Reading text:

[Start of Attachment]

The polymer types that have been used as polymer matrices for PEMs include poly(vinylidene fluoride) (PVDF) [9], poly(methyl methacrylate) (PMMA) [10], and polyacrylonitrile (PAN) [11]. Among them, PVDF is the most widely used because it has a high dielectric constant, high affinity for a liquid electrolyte, and relatively high dimensional stability compared with PVDF-HFP [12]. Thus far, the use of PVDF as PEMs has presented two main problems: PVDF is partially soluble in liquid electrolytes [13], and it has a high level of crystallinity that lowers ion conductivity [14]. To improve the ion conductivity and ion mobility, fillers such as Al₂O₃, SiO₂, BaTiO₃, and nano-clay were added to the polymer matrix [3,13,15,16,17,18]. The fillers also enhanced the Lewis acid-base interaction between a separator and an electrolyte, which increases the number of sites for ion transfer and minimizes the formation of ion pairs. Riley et al. described that the introduction of lithium hectorite clay into the host matrix polymer is an appropriate method to reduce the formation of ion pairs [19]. In the present investigation, nano-clay was used as a filler because of its advantages such as low cost and naturally available materials.

Clay is most commonly used as an inorganic layered filler given its unique characteristics. The clay has length scale (channel width = 16 Å), high cation exchange capacity (∼80 meq/100 g), suitable interlayer charge (∼0.55), and a substantial specific surface area (∼31.82 m² g⁻¹) [20]. A large specific surface area provides excellent mechanical properties of the polymer matrix and dielectric property [21]. Riley et al. [19] described how the addition of nano-clay into the matrix of polymer would minimize ion-pair formation, which can reduce the amount of mobile charge carriers that can cause low ionic conductivity in PEMs. The clay function in PEMs directly avoids anion counter mobility [22]. The cationic charges on the top of a clay particle play a role as Lewis acid centers and construct complexes with the polymer. This tailors the pore structure and dissociation of the lithium salt. The membrane electrolytes with nano clay filler exhibit excellent thermal stability, barrier characteristic, dimensional stability, and chemical resistance [23].

[End of Attachment]

Dataset content:

[Start of Attachment]

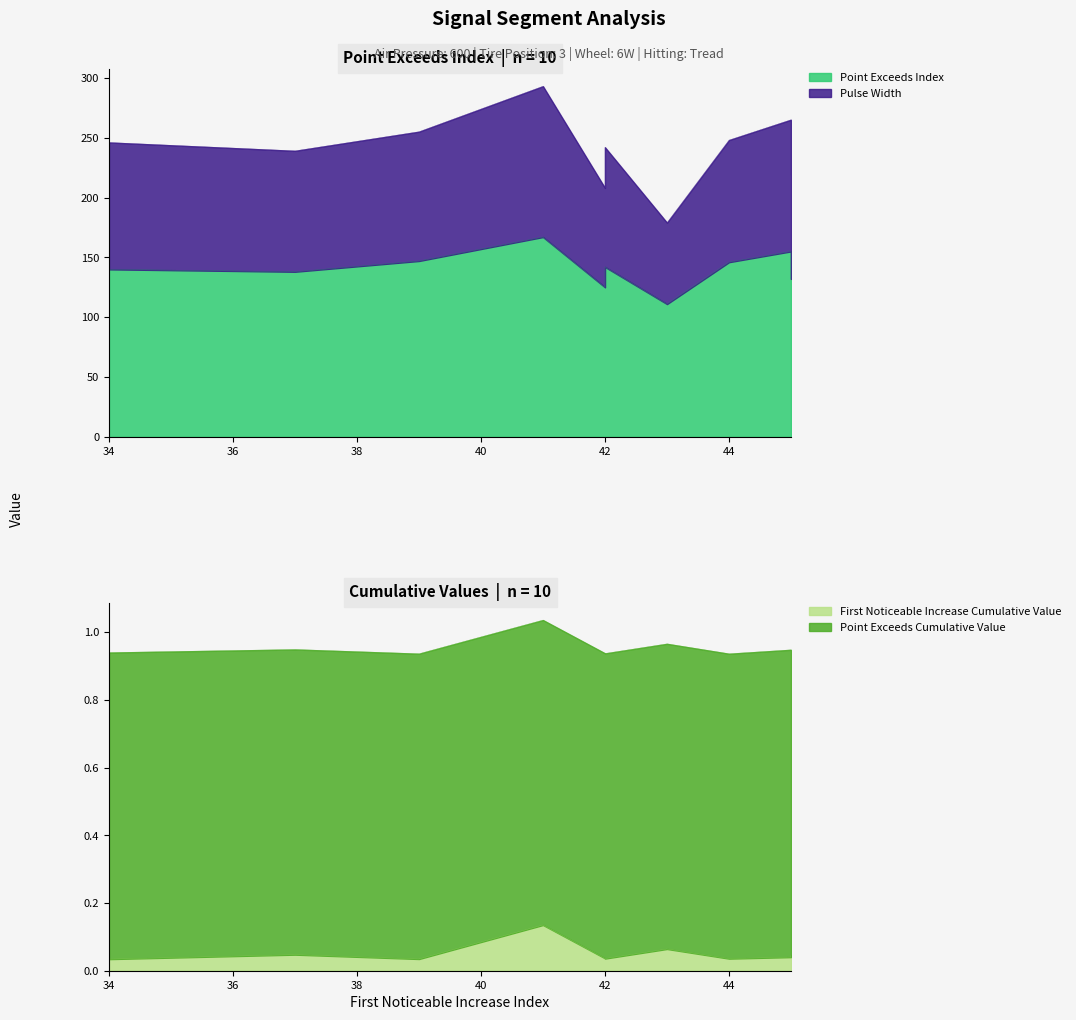

True or false: Point_Exceeds_Index and Point_Exceeds_Cumulative_Value intersect in this chart.

False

[End of Attachment]

Exercise goal: Condense the paragraph of the membrane text that opens with "Clay is most commonly used" into a bulleted list that keeps its main facts. The data were drawn from a different source than the text.

Exercise output:
- Clay is the most common inorganic layered filler because of its unique characteristics.
- Its properties include a channel width of 16 Å, a cation exchange capacity of about 80 meq/100 g, an interlayer charge of about 0.55, and a specific surface area of about 31.82 m² g⁻¹.
- The large specific surface area gives the polymer matrix excellent mechanical and dielectric properties.
- According to Riley et al., adding nano-clay to the polymer matrix minimizes ion-pair formation. Ion pairs can reduce the number of mobile charge carriers and lower ionic conductivity in PEMs.
- Clay in PEMs directly avoids anion counter mobility.
- Cationic charges on the top of a clay particle act as Lewis acid centers and form complexes with the polymer. This tailors the pore structure and the dissociation of the lithium salt.
- Membrane electrolytes with nano-clay filler show excellent thermal stability, barrier characteristics, dimensional stability, and chemical resistance.